§ **DATA EXTRACT**
....

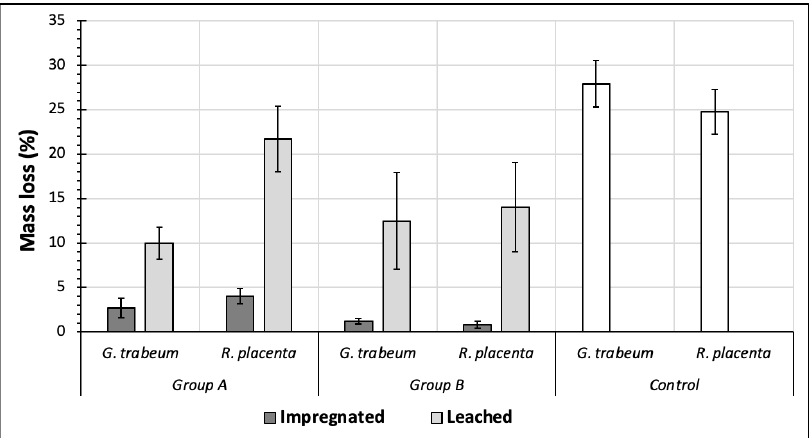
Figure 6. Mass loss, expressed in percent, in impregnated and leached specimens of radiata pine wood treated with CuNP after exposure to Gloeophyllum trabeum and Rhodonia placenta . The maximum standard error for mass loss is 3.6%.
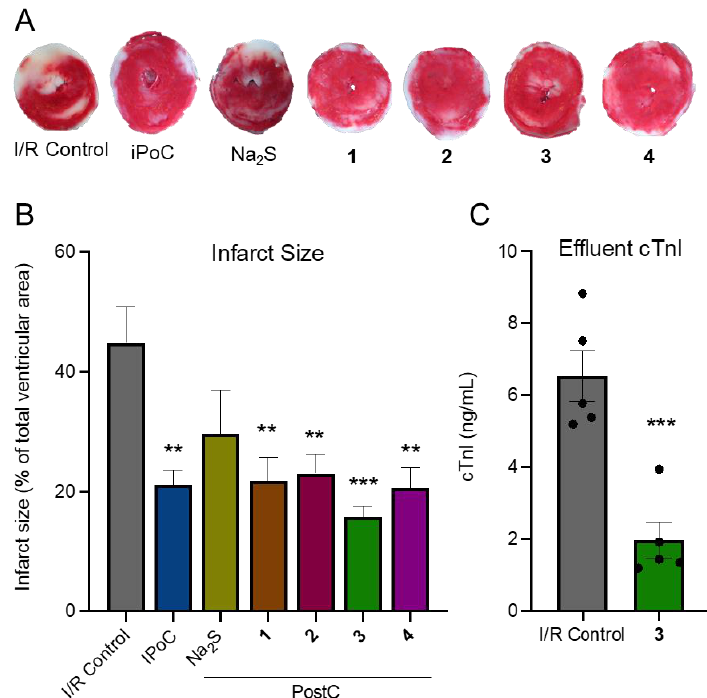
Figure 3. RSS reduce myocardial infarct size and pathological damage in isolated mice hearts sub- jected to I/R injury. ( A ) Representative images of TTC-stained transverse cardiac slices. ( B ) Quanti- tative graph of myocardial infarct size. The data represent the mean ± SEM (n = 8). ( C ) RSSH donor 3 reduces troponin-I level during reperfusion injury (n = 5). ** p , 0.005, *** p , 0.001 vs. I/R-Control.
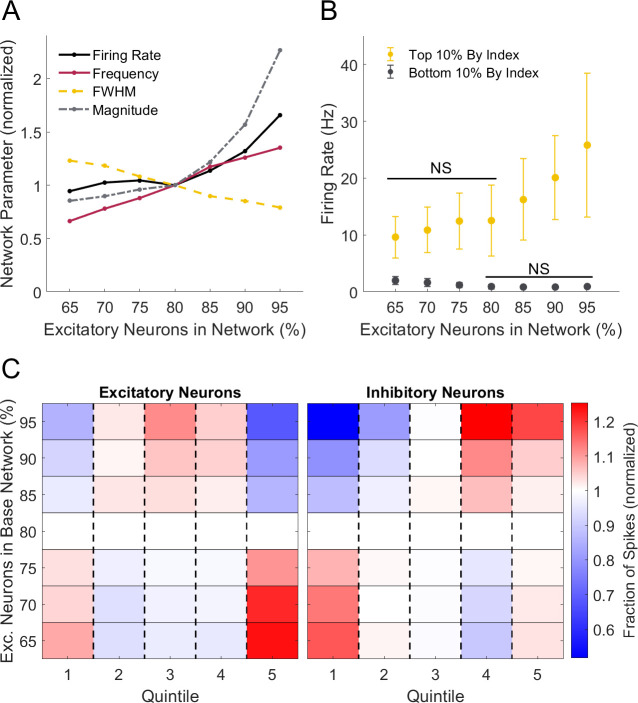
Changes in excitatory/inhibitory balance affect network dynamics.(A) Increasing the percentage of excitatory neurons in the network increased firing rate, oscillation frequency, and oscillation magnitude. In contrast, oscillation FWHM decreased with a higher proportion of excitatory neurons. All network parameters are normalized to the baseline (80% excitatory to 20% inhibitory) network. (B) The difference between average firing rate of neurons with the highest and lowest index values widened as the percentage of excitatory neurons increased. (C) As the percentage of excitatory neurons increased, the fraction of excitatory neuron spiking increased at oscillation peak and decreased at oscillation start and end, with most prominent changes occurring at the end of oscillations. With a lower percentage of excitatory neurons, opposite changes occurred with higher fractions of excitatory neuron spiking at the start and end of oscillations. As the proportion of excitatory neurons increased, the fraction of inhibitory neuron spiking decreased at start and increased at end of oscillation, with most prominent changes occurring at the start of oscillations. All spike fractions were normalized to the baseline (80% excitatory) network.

....

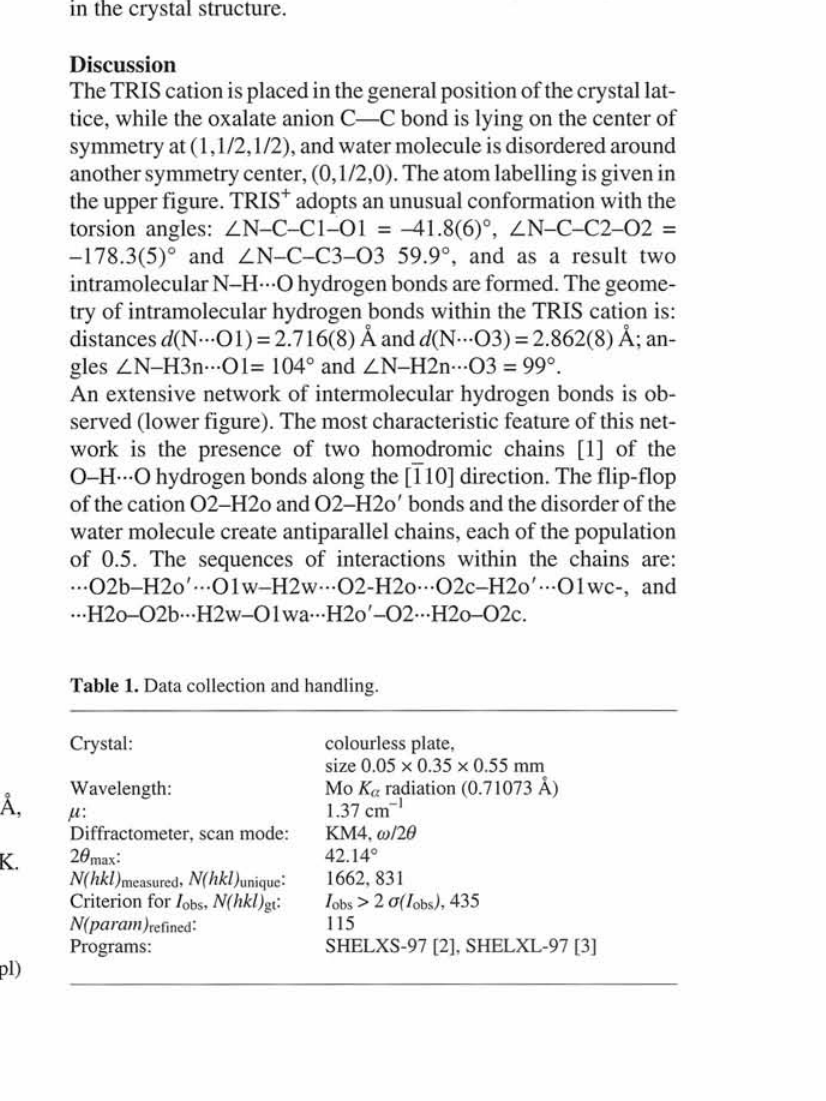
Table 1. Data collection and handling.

....

§ **WORK TO BE COMPLETED**
Which lines in the records above contain the string "Figure"? Copy them.

§ **TASK RESPONSE**
Figure 6. Mass loss, expressed in percent, in impregnated and leached specimens of radiata pine wood treated with CuNP after exposure to Gloeophyllum trabeum and Rhodonia placenta . The maximum standard error for mass loss is 3.6%.
Figure 3. RSS reduce myocardial infarct size and pathological damage in isolated mice hearts sub- jected to I/R injury. ( A ) Representative images of TTC-stained transverse cardiac slices. ( B ) Quanti- tative graph of myocardial infarct size. The data represent the mean ± SEM (n = 8). ( C ) RSSH donor 3 reduces troponin-I level during reperfusion injury (n = 5). ** p , 0.005, *** p , 0.001 vs. I/R-Control.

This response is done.